Hacker News new | ask | show | jobs
by InclinedPlane 5226 days ago
On a hunch I converted 497 days to seconds, and it works out to be 42.9 million. A suspiciously familiar number, as it is precisely 2^32 hundredths of a second. Since 10 ms is a common clock resolution on systems that points to an obvious cause: a 32-bit counter for time rolling over and horfing the relative age calculations, so all of the sockets that were open prior to the rollover stay open forever.
2 comments

Windows 95 crashed after 49.7 days (2^32 ms) for similar reasons: http://news.cnet.com/2100-1040-222391.html
There are two things which are a bit off-putting about this.

First, the fact that the same exact type of bug had been known in 1999 and yet they either failed to fix it in the newer code base or they reimplemented the exact same bug in new code.

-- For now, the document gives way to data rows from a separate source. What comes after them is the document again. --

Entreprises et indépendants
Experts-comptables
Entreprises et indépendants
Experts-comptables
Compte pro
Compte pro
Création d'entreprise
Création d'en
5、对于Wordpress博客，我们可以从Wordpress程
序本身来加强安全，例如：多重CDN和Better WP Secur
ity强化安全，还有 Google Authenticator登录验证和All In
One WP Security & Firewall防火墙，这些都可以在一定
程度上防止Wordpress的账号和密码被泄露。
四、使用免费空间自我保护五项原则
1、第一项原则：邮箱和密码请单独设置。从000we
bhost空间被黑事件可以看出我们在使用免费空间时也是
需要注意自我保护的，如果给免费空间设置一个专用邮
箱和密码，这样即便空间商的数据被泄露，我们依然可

Second, almost certainly the reason that these bugs weren't caught earlier is because it's unusual for Windows to have such long uptime (50 days for Win 9x is impressive, and over a year for Windows server equally so). More so, almost certainly the average user has such low expectations of windows reliability that if they see the system become unstable or slow after a long period of uptime they will as a rule merely reboot the system rather than investigate.

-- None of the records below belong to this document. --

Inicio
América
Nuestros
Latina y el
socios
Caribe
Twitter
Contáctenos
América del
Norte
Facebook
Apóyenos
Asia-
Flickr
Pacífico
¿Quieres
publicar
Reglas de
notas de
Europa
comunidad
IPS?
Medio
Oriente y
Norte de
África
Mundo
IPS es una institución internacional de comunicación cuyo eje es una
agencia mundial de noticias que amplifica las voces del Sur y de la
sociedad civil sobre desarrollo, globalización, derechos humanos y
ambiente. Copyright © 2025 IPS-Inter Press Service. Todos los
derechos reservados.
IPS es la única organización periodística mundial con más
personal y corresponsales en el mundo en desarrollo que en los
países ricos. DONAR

Edit: a thought occurs to me. Perhaps the "fix" for the older problem was to simply change from using milliseconds since last boot for tcp/ip socket age to using hundredths of a second. I really, really hope that wasn't the case.

This is very much a Windows issue however, as other operating systems have higher resolution TCP timestamps, e.g. 1ms on Linux which rolls over every 49.7 days, and yet they do not have issues with closing sockets.